WHAT YOU WILL DO =
- a) Answer these questions from the passage about the CAP256 epitope, marking each answer with the same label.
(i) What range of titers was seen even with an intact FN/LRD-K-K motif?
(ii) How much did the N160A mutation reduce the CAP256 ID50?
(iii) Which V3 mutation slightly affected PG9/PG16 but had no discernible effect on CAP256 neutralization?
- b) List every mutation that the passage about the CAP256 epitope writes in full form, with the original residue, the position number, and the replacement residue.
- c) Reproduce the passage about the CAP256 epitope, beginning at the words "The epitope recognized" and stopping after the words "PG16 clearly exist.".

====== DOCUMENT TEXT ======

Overall, in all three subtypes, we were able to confer sensitivity, sometimes extreme sensitivity, simply by making a single mutation within the FN/LRD-K-K motif in the V2 region. However, as with the neutralization-sensitive viruses, the titers varied considerably, even in the context of an intact FN/LRD-K-K motif, with titers ranging from approximately 1:400 to 1:40,000, confirming the role of other factors in modulating sensitivity. This variation in titers could not be ascribed to the length of the V1 loops in these cases.

The epitope recognized by CAP256 is distinct from but overlaps that of PG9/PG16.

We were interested in determining whether the epitope defined by CAP256 plasma overlapped that of the PG9 and PG16 MAbs. We therefore tested a subset of mutants either reported to affect neutralization by PG9/PG16 (43) or shown to affect the neutralization of ConC by CAP256 plasma. These mutants included the residues forming the FN/LRD-K-K motif plus residues 168 and 181, which had a lesser effect (Fig. (Fig.6).6). Like CAP256 plasma, both PG9 and PG16 were heavily dependent on K169 (this mutation was not tested by Walker et al. [43]) and somewhat dependent on K171 (Fig. (Fig.10).10). The effect of a mutation at residue 181 on CAP256 serum neutralization was also similar to that observed for PG9/PG16. Therefore, some similarities between the epitopes recognized by CAP256, PG9, and PG16 clearly exist.

FIG. 10.
Effects of V2 and V3 mutations on CAP256 plasma neutralization compared with that of MAbs PG9 and PG16.

Interestingly, a mutation abrogating the potential glycosylation site in V2 (N160A) had a profound affect on PG9 and PG16 (with a >1,000-fold increase in the IC50) but caused a more moderate 8-fold reduction in the ID50 in CAP256 (and had no effect on the neutralization of ZM53M [data not shown]). Unlike PG9 and PG16, where a L165A or K166A mutation had little effect, mutating these residues reduced the CAP256 ID50 more than 14- and 100-fold, respectively. The adjacent D167N residue also impacted CAP256 neutralization but not PG9/PG16, and a K168A mutation reduced CAP256 neutralization but in fact enhanced the neutralization of ConC by PG9/16.

Given the fact that PG9 and PG16 target a quaternary epitope in V2, like CAP256 plasma antibodies, but were also dependent on residues in V3, we examined the effect of ConC V3 mutations on CAP256 neutralization. Both PG9/16 and CAP256, in the context of the ConC backbone, were slightly affected by mutations in the V3 loop, with mutations at residues I305, I309, and F317 having a mild effect on neutralization sensitivity (1.5- to 3.1-fold reductions in IC50/ID50). The I307A mutation affected both PG9/PG16 slightly but had no discernible effect on CAP256 neutralization. The minor effect of V3 mutations on PG9/PG16 neutralization of ConC is contrary to a previous report (43), where mutations in V3 profoundly affected PG16 (though this effect was reduced for PG9), suggesting that the V3 dependence may be lessened in the ConC background. This inconsistency might be related to the fact that, like Du422, ConC in the monomeric form binds PG9 to some degree (data not shown). However, the discrepancies in the mapping of critical PG9/PG6 residues in JR-CSF (43) and ConC suggest the necessity for prudence in extrapolating such data between viruses. In summary, we observed some features in common between CAP256 and PG9/16 neutralization, but there were also significant differences, suggesting that although the epitopes recognized by these antibodies overlapped, they were not identical.

====== DATA EXTRACTS ======

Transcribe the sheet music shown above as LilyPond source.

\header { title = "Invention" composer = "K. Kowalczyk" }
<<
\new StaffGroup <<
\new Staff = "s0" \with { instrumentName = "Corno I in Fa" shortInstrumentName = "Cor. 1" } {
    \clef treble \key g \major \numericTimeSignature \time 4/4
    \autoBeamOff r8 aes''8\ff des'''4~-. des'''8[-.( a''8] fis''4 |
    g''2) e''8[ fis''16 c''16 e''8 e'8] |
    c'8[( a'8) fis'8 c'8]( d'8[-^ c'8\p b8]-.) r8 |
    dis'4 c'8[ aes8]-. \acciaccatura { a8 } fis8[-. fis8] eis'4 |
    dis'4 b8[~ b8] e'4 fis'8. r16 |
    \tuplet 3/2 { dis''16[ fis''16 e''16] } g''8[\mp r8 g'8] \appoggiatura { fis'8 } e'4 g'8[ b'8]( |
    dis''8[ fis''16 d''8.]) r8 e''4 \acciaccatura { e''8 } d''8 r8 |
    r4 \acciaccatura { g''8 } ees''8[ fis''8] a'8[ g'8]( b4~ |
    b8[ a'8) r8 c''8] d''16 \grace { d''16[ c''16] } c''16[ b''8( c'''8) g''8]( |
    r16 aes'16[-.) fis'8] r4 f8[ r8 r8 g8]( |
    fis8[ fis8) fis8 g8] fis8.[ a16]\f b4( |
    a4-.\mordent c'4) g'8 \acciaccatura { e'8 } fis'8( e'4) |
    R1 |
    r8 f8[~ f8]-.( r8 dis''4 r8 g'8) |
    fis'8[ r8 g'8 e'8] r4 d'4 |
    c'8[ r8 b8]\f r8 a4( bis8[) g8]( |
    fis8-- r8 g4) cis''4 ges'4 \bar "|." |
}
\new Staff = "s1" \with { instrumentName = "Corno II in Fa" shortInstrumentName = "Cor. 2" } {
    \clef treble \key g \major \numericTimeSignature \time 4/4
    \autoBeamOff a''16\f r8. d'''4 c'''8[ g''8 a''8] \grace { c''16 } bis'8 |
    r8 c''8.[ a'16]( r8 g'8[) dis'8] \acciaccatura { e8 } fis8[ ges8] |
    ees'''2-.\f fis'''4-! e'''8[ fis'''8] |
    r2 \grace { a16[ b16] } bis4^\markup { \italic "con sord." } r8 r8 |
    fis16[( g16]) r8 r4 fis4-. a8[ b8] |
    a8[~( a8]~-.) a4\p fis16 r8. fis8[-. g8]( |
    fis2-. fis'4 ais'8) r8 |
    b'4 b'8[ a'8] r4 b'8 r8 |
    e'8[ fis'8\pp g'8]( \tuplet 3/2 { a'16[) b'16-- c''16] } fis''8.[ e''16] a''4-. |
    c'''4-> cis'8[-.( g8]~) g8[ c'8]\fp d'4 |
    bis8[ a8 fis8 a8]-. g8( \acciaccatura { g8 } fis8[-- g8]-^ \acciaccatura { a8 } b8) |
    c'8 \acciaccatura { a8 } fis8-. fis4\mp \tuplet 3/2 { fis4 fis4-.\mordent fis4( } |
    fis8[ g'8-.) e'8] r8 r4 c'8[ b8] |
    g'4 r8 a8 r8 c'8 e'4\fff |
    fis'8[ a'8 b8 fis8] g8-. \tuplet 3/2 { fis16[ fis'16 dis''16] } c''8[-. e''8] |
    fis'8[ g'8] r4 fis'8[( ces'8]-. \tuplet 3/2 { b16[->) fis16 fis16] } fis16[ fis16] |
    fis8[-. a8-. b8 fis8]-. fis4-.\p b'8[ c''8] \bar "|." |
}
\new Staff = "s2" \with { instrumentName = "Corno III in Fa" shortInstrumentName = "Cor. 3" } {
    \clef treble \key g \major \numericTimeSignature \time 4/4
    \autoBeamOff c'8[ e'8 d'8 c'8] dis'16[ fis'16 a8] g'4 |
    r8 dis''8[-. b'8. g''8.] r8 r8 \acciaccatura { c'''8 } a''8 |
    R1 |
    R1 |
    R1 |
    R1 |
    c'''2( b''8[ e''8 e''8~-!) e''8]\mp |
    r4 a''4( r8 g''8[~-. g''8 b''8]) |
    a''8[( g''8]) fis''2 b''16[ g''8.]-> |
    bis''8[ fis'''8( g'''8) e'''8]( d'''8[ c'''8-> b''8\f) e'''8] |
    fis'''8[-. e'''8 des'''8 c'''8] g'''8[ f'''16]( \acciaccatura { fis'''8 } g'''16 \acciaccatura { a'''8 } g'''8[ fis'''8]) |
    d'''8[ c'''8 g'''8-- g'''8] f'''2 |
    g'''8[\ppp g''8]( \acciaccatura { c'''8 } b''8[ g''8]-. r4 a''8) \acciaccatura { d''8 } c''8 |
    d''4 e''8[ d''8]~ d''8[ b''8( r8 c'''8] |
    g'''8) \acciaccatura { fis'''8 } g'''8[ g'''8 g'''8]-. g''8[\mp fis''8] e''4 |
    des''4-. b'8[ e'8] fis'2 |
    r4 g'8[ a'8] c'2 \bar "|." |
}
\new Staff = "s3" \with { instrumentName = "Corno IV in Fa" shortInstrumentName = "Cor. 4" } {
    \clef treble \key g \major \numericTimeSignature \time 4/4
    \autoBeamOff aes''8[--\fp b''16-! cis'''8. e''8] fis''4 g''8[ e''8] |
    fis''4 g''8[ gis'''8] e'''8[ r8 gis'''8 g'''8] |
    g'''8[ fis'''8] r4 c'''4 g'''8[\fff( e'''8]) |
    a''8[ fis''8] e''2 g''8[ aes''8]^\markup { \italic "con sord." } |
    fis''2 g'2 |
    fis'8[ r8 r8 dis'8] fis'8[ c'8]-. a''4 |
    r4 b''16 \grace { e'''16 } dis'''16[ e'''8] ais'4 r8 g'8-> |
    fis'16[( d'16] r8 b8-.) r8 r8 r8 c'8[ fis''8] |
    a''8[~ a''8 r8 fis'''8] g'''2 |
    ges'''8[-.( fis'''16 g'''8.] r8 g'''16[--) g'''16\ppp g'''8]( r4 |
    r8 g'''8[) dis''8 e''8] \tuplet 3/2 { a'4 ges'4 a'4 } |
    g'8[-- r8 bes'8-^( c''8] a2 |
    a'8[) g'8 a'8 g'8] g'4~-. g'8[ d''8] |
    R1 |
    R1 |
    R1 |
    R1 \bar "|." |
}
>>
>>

======

ANSWERS BY ITEM NUMBER =
- a)
(i) Approximately 1:400 to 1:40,000
(ii) 8-fold
(iii) I307A

- b) N160A, L165A, K166A, D167N, K168A, I307A

- c)
The epitope recognized by CAP256 is distinct from but overlaps that of PG9/PG16.

We were interested in determining whether the epitope defined by CAP256 plasma overlapped that of the PG9 and PG16 MAbs. We therefore tested a subset of mutants either reported to affect neutralization by PG9/PG16 (43) or shown to affect the neutralization of ConC by CAP256 plasma. These mutants included the residues forming the FN/LRD-K-K motif plus residues 168 and 181, which had a lesser effect (Fig. (Fig.6).6). Like CAP256 plasma, both PG9 and PG16 were heavily dependent on K169 (this mutation was not tested by Walker et al. [43]) and somewhat dependent on K171 (Fig. (Fig.10).10). The effect of a mutation at residue 181 on CAP256 serum neutralization was also similar to that observed for PG9/PG16. Therefore, some similarities between the epitopes recognized by CAP256, PG9, and PG16 clearly exist.